*** Opening of Data listing ***
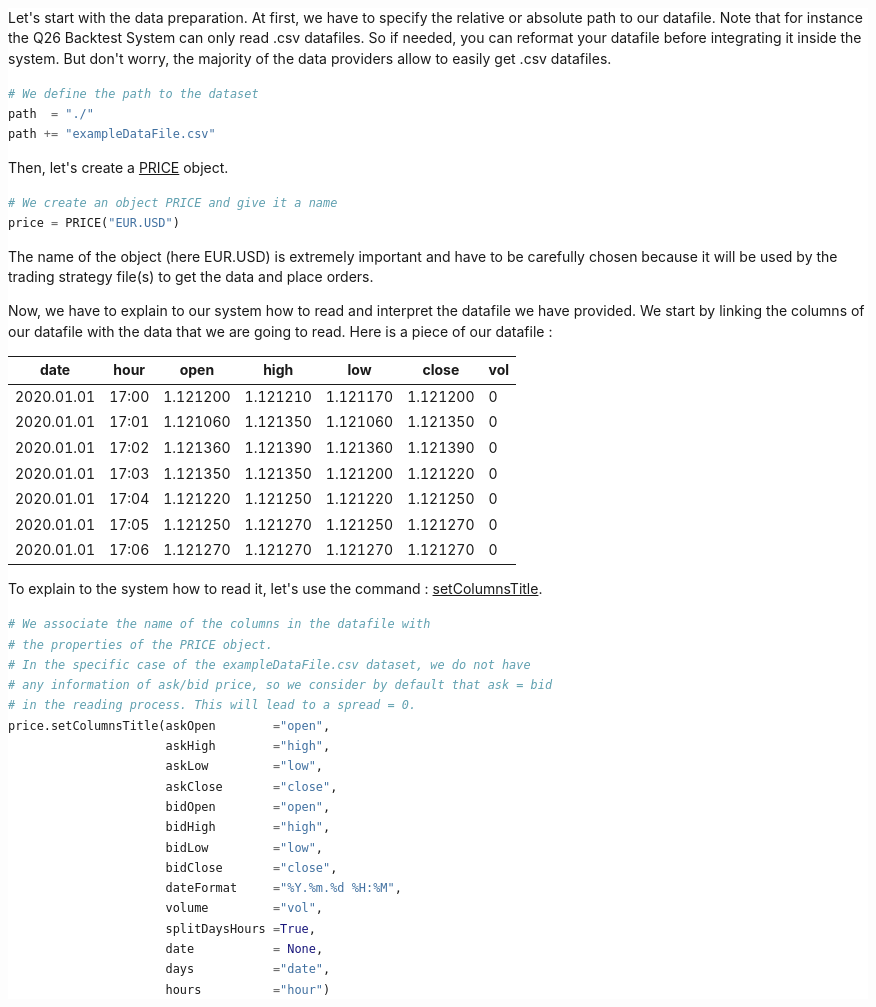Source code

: Let's start with the data preparation. At first, we have to specify the relative or absolute path to our datafile. Note that for instance the Q26 Backtest System can only read .csv datafiles. So if needed, you can reformat your datafile before integrating it inside the system. But don't worry, the majority of the data providers allow to easily get .csv datafiles. 

```python 
# We define the path to the dataset
path  = "./"
path += "exampleDataFile.csv"
```

Then, let's create a [PRICE](/_alphatrading/html/classalphatrading_1_1simulation_1_1backtester_1_1data_1_1PRICE.html) object.  

```python 
# We create an object PRICE and give it a name 
price = PRICE("EUR.USD") 
```

The name of the object (here EUR.USD) is extremely important and have to be carefully chosen because it will be used by the trading strategy file(s) to get the data and place orders. 

Now, we have to explain to our system how to read and interpret the datafile we have provided. We start by linking the columns of our datafile with the data that we are going to read. Here is a piece of our datafile : 

| date       | hour  | open     | high     | low      | close    | vol |
|------------|-------|----------|----------|----------|----------|-----|
| 2020.01.01 | 17:00 | 1.121200 | 1.121210 | 1.121170 | 1.121200 | 0   |
| 2020.01.01 | 17:01 | 1.121060 | 1.121350 | 1.121060 | 1.121350 | 0   |
| 2020.01.01 | 17:02 | 1.121360 | 1.121390 | 1.121360 | 1.121390 | 0   |
| 2020.01.01 | 17:03 | 1.121350 | 1.121350 | 1.121200 | 1.121220 | 0   |
| 2020.01.01 | 17:04 | 1.121220 | 1.121250 | 1.121220 | 1.121250 | 0   |
| 2020.01.01 | 17:05 | 1.121250 | 1.121270 | 1.121250 | 1.121270 | 0   |
| 2020.01.01 | 17:06 | 1.121270 | 1.121270 | 1.121270 | 1.121270 | 0   |

To explain to the system how to read it, let's use the command : [setColumnsTitle](/_alphatrading/html/classalphatrading_1_1simulation_1_1backtester_1_1data_1_1PRICE.html#a1eea86523468850f44d8c2557132fb45).

```python 
# We associate the name of the columns in the datafile with 
# the properties of the PRICE object.
# In the specific case of the exampleDataFile.csv dataset, we do not have 
# any information of ask/bid price, so we consider by default that ask = bid 
# in the reading process. This will lead to a spread = 0.
price.setColumnsTitle(askOpen        ="open", 
                      askHigh        ="high",
                      askLow         ="low",
                      askClose       ="close", 
                      bidOpen        ="open",   
                      bidHigh        ="high",
                      bidLow         ="low",
                      bidClose       ="close",
                      dateFormat     ="%Y.%m.%d %H:%M", 
                      volume         ="vol",
                      splitDaysHours =True,  
                      date           = None,
                      days           ="date", 
                      hours          ="hour")
```
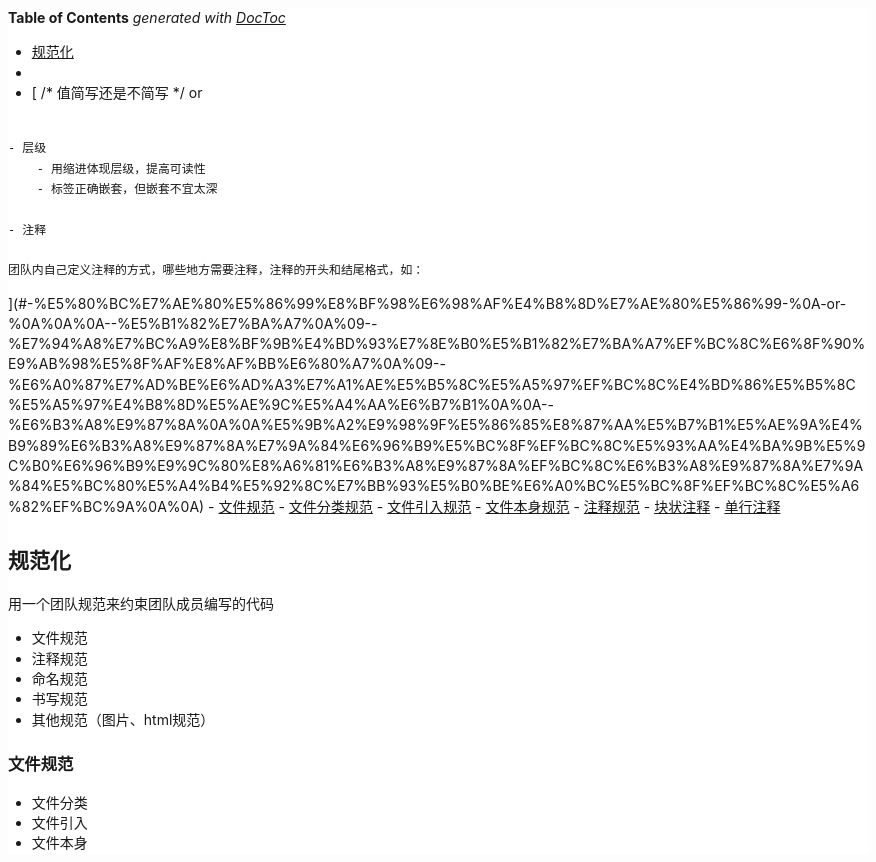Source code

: 

**Table of Contents**  *generated with [DocToc](https://github.com/thlorenz/doctoc)*

  - [规范化](#%E8%A7%84%E8%8C%83%E5%8C%96)
- [](#)
- [
/* 值简写还是不简写 */
 or 
```

- 层级
	- 用缩进体现层级，提高可读性
	- 标签正确嵌套，但嵌套不宜太深

- 注释

团队内自己定义注释的方式，哪些地方需要注释，注释的开头和结尾格式，如：

```

](#-%E5%80%BC%E7%AE%80%E5%86%99%E8%BF%98%E6%98%AF%E4%B8%8D%E7%AE%80%E5%86%99-%0A-or-%0A%0A%0A--%E5%B1%82%E7%BA%A7%0A%09--%E7%94%A8%E7%BC%A9%E8%BF%9B%E4%BD%93%E7%8E%B0%E5%B1%82%E7%BA%A7%EF%BC%8C%E6%8F%90%E9%AB%98%E5%8F%AF%E8%AF%BB%E6%80%A7%0A%09--%E6%A0%87%E7%AD%BE%E6%AD%A3%E7%A1%AE%E5%B5%8C%E5%A5%97%EF%BC%8C%E4%BD%86%E5%B5%8C%E5%A5%97%E4%B8%8D%E5%AE%9C%E5%A4%AA%E6%B7%B1%0A%0A--%E6%B3%A8%E9%87%8A%0A%0A%E5%9B%A2%E9%98%9F%E5%86%85%E8%87%AA%E5%B7%B1%E5%AE%9A%E4%B9%89%E6%B3%A8%E9%87%8A%E7%9A%84%E6%96%B9%E5%BC%8F%EF%BC%8C%E5%93%AA%E4%BA%9B%E5%9C%B0%E6%96%B9%E9%9C%80%E8%A6%81%E6%B3%A8%E9%87%8A%EF%BC%8C%E6%B3%A8%E9%87%8A%E7%9A%84%E5%BC%80%E5%A4%B4%E5%92%8C%E7%BB%93%E5%B0%BE%E6%A0%BC%E5%BC%8F%EF%BC%8C%E5%A6%82%EF%BC%9A%0A%0A)
    - [文件规范](#%E6%96%87%E4%BB%B6%E8%A7%84%E8%8C%83)
      - [文件分类规范](#%E6%96%87%E4%BB%B6%E5%88%86%E7%B1%BB%E8%A7%84%E8%8C%83)
      - [文件引入规范](#%E6%96%87%E4%BB%B6%E5%BC%95%E5%85%A5%E8%A7%84%E8%8C%83)
      - [文件本身规范](#%E6%96%87%E4%BB%B6%E6%9C%AC%E8%BA%AB%E8%A7%84%E8%8C%83)
    - [注释规范](#%E6%B3%A8%E9%87%8A%E8%A7%84%E8%8C%83)
      - [块状注释](#%E5%9D%97%E7%8A%B6%E6%B3%A8%E9%87%8A)
      - [单行注释](#%E5%8D%95%E8%A1%8C%E6%B3%A8%E9%87%8A)



## 规范化

用一个团队规范来约束团队成员编写的代码

- 文件规范
- 注释规范
- 命名规范
- 书写规范
- 其他规范（图片、html规范）

### 文件规范

- 文件分类
- 文件引入
- 文件本身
*** Close of Data listing ***
Exercise: The required answer is the exact run of lines above starting at the line with "2020.01.01 | 17:00" and ending at the line with "2020.01.01 | 17:06", with both ends present.

Written answer:
| 2020.01.01 | 17:00 | 1.121200 | 1.121210 | 1.121170 | 1.121200 | 0   |
| 2020.01.01 | 17:01 | 1.121060 | 1.121350 | 1.121060 | 1.121350 | 0   |
| 2020.01.01 | 17:02 | 1.121360 | 1.121390 | 1.121360 | 1.121390 | 0   |
| 2020.01.01 | 17:03 | 1.121350 | 1.121350 | 1.121200 | 1.121220 | 0   |
| 2020.01.01 | 17:04 | 1.121220 | 1.121250 | 1.121220 | 1.121250 | 0   |
| 2020.01.01 | 17:05 | 1.121250 | 1.121270 | 1.121250 | 1.121270 | 0   |
| 2020.01.01 | 17:06 | 1.121270 | 1.121270 | 1.121270 | 1.121270 | 0   |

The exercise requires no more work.